Hilfe durch die "Nettetaler Tafel"
bleibt weiter nötig

Nettetaler Spätlese. Zeitung für ältere Menschen 30/ 2007


Verein auf Spenden angewiesen - Ein Gespräch mit dem Vorsitzenden Hermann Hecker

Ins achte Jahr geht bald die "Nettetaler Tafel", die von Bäckereien und Supermärkten gespendete Lebensmittel an bedürftige Familien verteilt.

Die Zahl der Hilfeempfänger ist in den ersten Jahren natürlich steil angestiegen; er wächst aber immer noch - ein Zeichen dafür, dass sich Armut trotz eines sozialen Netzes noch weiter ausbreitet. und deshalb Hilfe jenseits gesetzlicher Regelungen nötig bleibt.

Die "Nettetaler Spätlese" sprach mit Hermann Hecker, dem Vorsitzenden des eingetragenen Vereins.

Spätlese: Wie viele Familien versorgen sie derzeit in Nettetal?

Hecker: Rund 250 Haushalte mit 360 Erwachsenen und 270 Kindern erhalten Lebensmittel an drei oder vier Tagen in der Woche. Hinzu kommen noch etwa 30 Personen in den Sozialwohnungen und Asylbewerberhäusern Vorbruch, Schmaxbruch (Breyell), Caudebecring (Lobberich) und Luchtberg (Kaldenkirchen).

Gibt es Schwerpunkte?

Breyell mit dem sozial teilweise schwierigen Speckerfeld ist ein Schwerpunkt, dann folgen Lobberich und Kaldenkirchen.

******

Arbeitsaufträge:
(a) Gib aus dem Text über die Nettetaler Tafel alles von „Hilfe durch die“ bis hinunter zu „bedürftige Familien verteilt.“ wortgetreu aus.
(b) Wie viele Kinder erhalten laut dem Text über die Nettetaler Tafel Lebensmittel?
(c) Fasse im Text über die Nettetaler Tafel den Absatz, der mit „Hecker: Rund 250 Haushalte“ beginnt, als Stichpunktliste zusammen und behalte dabei die wesentlichen Angaben bei.

Bereitgestellte Daten:

******

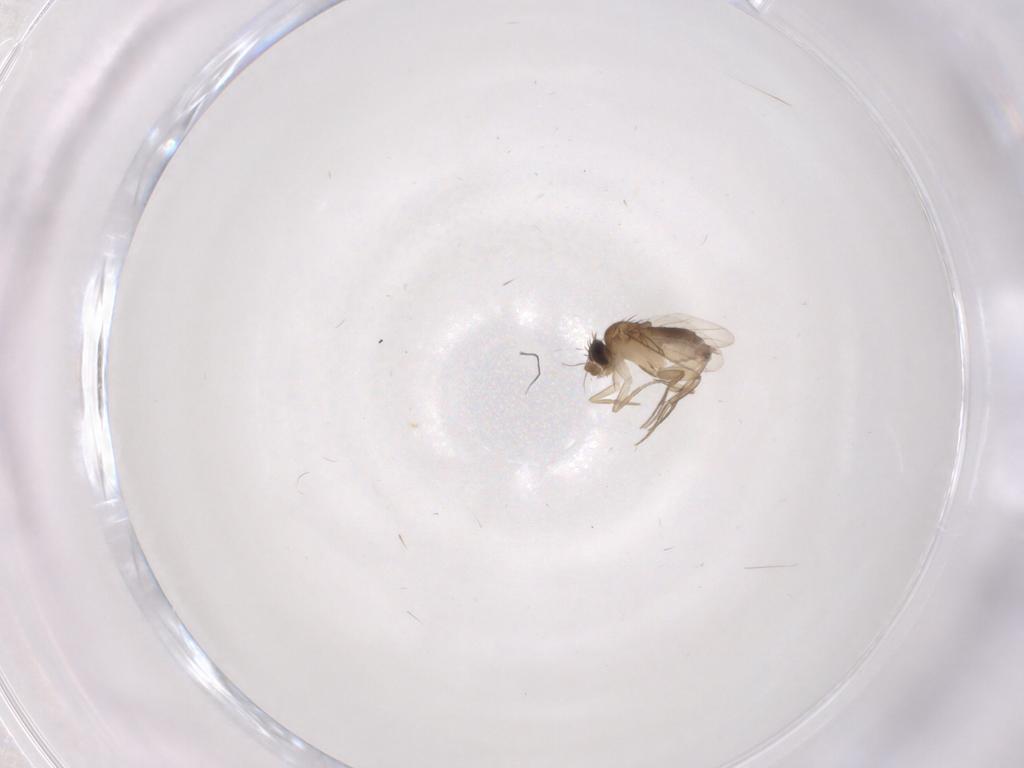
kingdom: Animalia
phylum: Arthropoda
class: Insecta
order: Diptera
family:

******

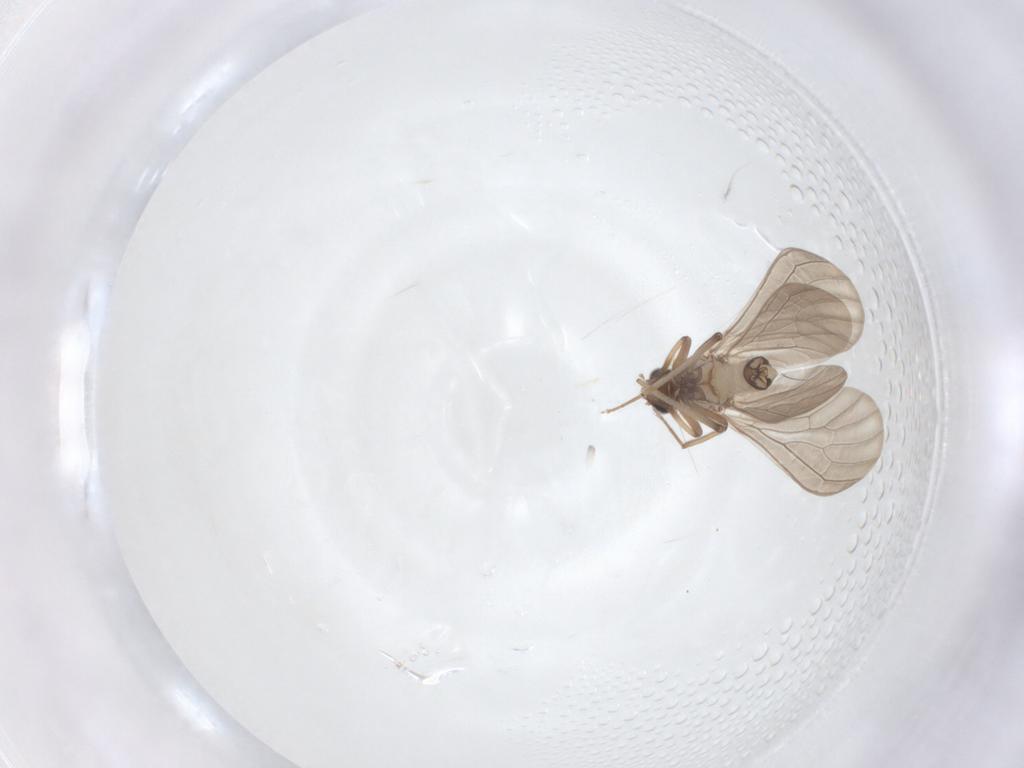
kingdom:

******

Musterlösungen:
(a)
Hilfe durch die "Nettetaler Tafel"
bleibt weiter nötig

Nettetaler Spätlese. Zeitung für ältere Menschen 30/ 2007


Verein auf Spenden angewiesen - Ein Gespräch mit dem Vorsitzenden Hermann Hecker

Ins achte Jahr geht bald die "Nettetaler Tafel", die von Bäckereien und Supermärkten gespendete Lebensmittel an bedürftige Familien verteilt.

(b) 270 Kinder.

(c)
- Rund 250 Haushalte mit 360 Erwachsenen und 270 Kindern werden versorgt.
- Die Lebensmittel gibt es an drei oder vier Tagen pro Woche.
- Hinzu kommen etwa 30 Personen in Sozialwohnungen und Asylbewerberhäusern.
- Diese liegen in Vorbruch, Schmaxbruch (Breyell), Caudebecring (Lobberich) und Luchtberg (Kaldenkirchen).